Ever have conflicts or disagreements? Ever been hurt or felt misunderstood? Do you feel burdened by bitterness over wrongs and injustices that have happened to you? You’re not alone. We all deal with feelings of hurt and betrayal, whether that which caused those feelings was done intentionally or unintentionally. And there’s only one thing that can set us free: forgiveness.
Gary Chapman, author of The 5 Love Languages, and Jennifer Thomas have teamed up to release When Sorry Isn’t Enough, a revised and updated edition of The Five Languages of Apology. In the book they put forth five ways to make things right with people. Each approach is captured by a phrase that communicates apology in a unique way. Some people long to hear the words, “I’m sorry.” Others want to hear you admit you were wrong. Others want you to find a way to right your wrong through your actions. Others want to hear you say you want to change. Still others want to hear you ask for forgiveness.

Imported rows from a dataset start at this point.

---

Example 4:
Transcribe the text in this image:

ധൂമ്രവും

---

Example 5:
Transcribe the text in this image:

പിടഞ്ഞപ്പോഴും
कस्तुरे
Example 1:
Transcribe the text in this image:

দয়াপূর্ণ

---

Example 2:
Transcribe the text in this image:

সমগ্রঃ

As with The 5 Love Languages, each person has a primary way they communicate apology, and a way they desire to receive an apology. Apologies offered in a way (a language) that is foreign to the person receiving the apology is ineffective. We must learn the apology language of the person we are apologizing to in order to be effective in righting wrongs and restoring relationships. Forgiveness is the key to experiencing personal freedom as well as healing in relationships.
In the book Chapman and Thomas work through the how-tos of apologizing in each language. They also discuss the importance and the approach to apologizing when you don’t feel the need to, or don’t want to do so.

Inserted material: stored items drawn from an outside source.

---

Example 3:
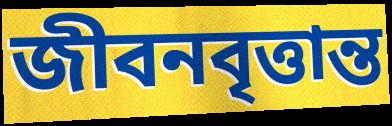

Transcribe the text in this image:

জীবনবৃত্তান্ত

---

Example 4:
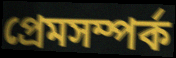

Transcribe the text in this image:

প্রেমসম্পর্ক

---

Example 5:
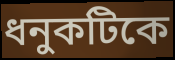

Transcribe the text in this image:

ধনুকটিকে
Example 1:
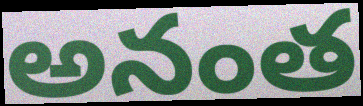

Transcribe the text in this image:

అనంత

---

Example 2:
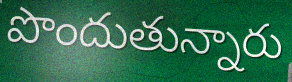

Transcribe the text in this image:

పొందుతున్నారు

One area of forgiveness that is popular today is the idea of forgiving yourself, which Chapman and Thomas suggest in the book. I understand the logic of it philosophically and psychologically (if I can beat myself up and blame myself for things, why should I not also exercise self-forgiveness?), but I really struggle with the concept theologically as I personally can find no real precedent or biblical basis for it in practice. My understanding is that the Bible doesn’t call us to self-forgiveness, but rather accepting the forgiveness offered to us in Christ. An interesting dilemma perhaps they will address at some point.
Overall the book was most excellent, very informative, and really challenged my approach to the necessary practice of apology.
I received a copy of this book from the publisher for the purpose of this review.